Bernhard memutuskan untuk membangun rumah dengan sanggar tenun yang berdekatan sehingga segala kebutuhan untuk memproduksi tekstil songket dapat dilakukan dalam satu atap. Sesuai rancangannya sendiri, hal ini diwujudkan pada tahun 2008, di Batu Taba, sebuah desa tak jauh dari kota Bukittinggi, dataran tinggi Sumatera Barat, di Kabupaten Agam yang dulunya merupakan sentra tenun yang berkembang pesat.

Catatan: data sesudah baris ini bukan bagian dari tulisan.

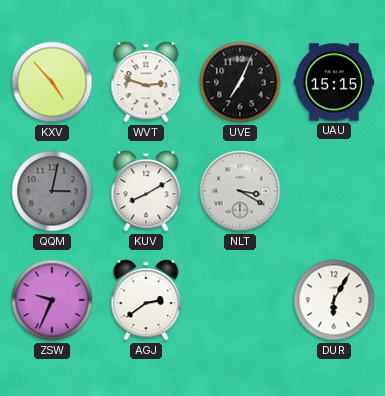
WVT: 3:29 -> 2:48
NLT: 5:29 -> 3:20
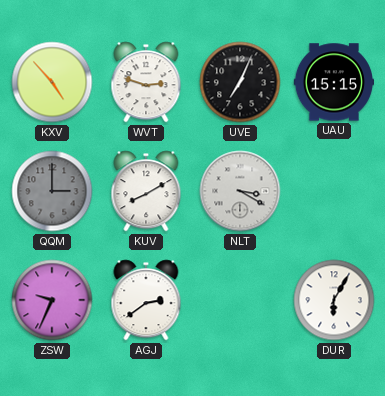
QQM: 3:02 -> 3:00
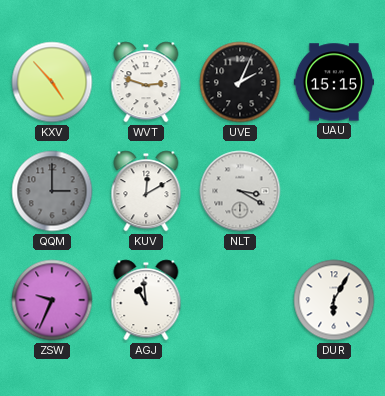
UVE: 7:04 -> 2:04
KUV: 8:10 -> 12:10
AGJ: 2:39 -> 10:59
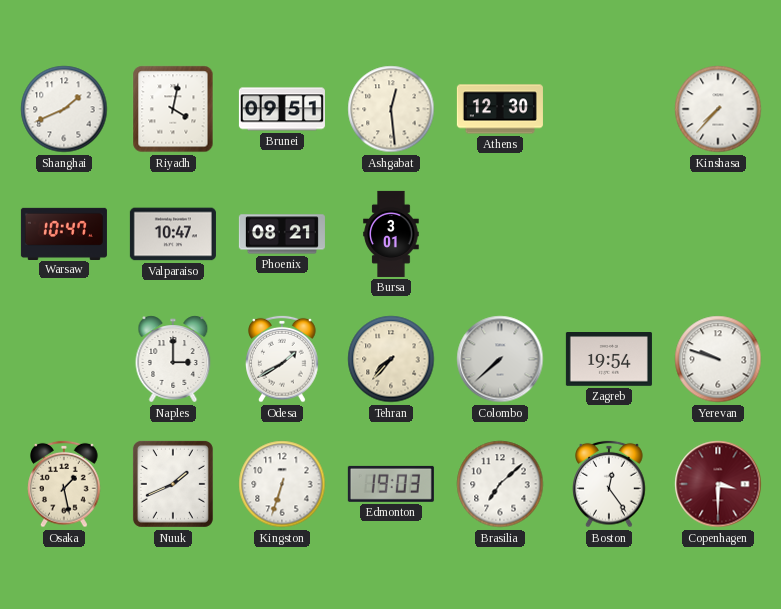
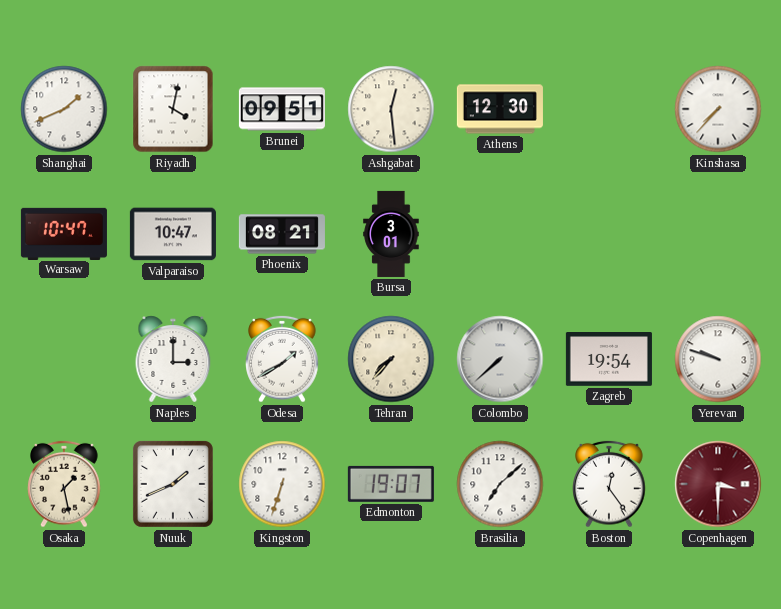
Edmonton: 19:03 -> 19:07
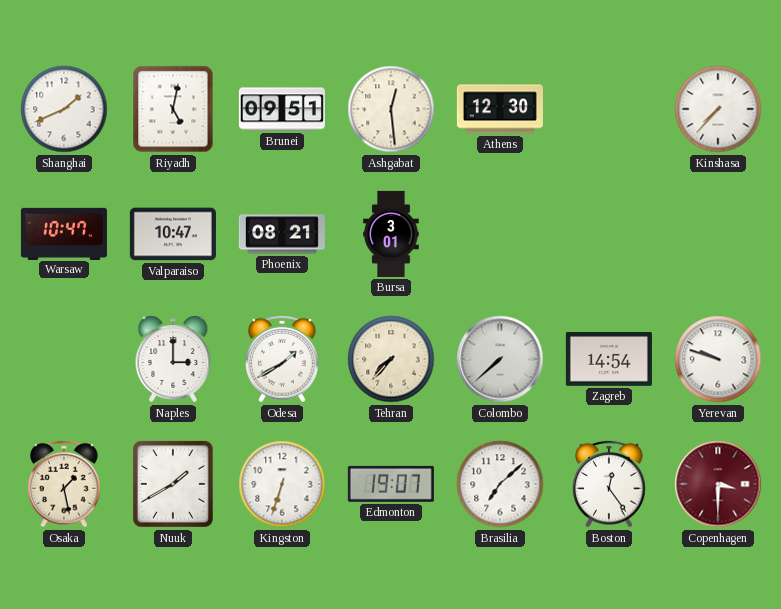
Riyadh: 4:02 -> 5:02
Zagreb: 19:54 -> 14:54
Nuuk: 1:41 -> 1:40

Studio ini secara bertahap menjadi sukses. Pada bulan November 2012, dua kain bahunya menerima Penghargaan Keunggulan Kerajinan Tangan UNESCO, Asia Tenggara. Dua kali mengadakan pameran di Jakarta (2006 Cemara6Galeri, dan 2011 BenteraBudaya). Selain itu juga mengikuti pameran di Jakarta (Museum Tekstil 2014) dan Kuala Lumpur (Museum Nasional Malaysia 2016). Dalam upayanya untuk menjadikan Songket lebih modis pihak studio mendapat dukungan melalui perancang busana Indonesia Adrian Gan yang menggunakan songketnya untuk menciptakan koleksi barunya “Eloquence of the Eighties” untuk peragaan busana di Jakarta, pada Mei 2016. Terakhir, pada tahun 2018, Bernhard mengkurasi sebuah pameran di Swiss (Kulturort Garnlager Lyssach) mengenai songket yang diproduksi oleh studionya.
Untuk informasi lebih lanjut tentang pameran ini silakan lihat di bawah acara.
Seiring berjalannya waktu, mitra Indonesia pun berganti, sehingga nama sanggar tenun pun ikut berubah: Erika Rianti (2005-2012), Sumatera Loom (2013-2015), palantaloom (2016-2022), dan sejak tahun 2023 menjadi bernama P.T. Songket Bernhard Bart. Kini, setelah mandiri, Bernhard menjalankan sanggar seperti dulu, sehingga memastikan karyanya terus berlanjut, dengan tujuan yang sama seperti awal: mengolah dan melestarikan tenun songket tradisional.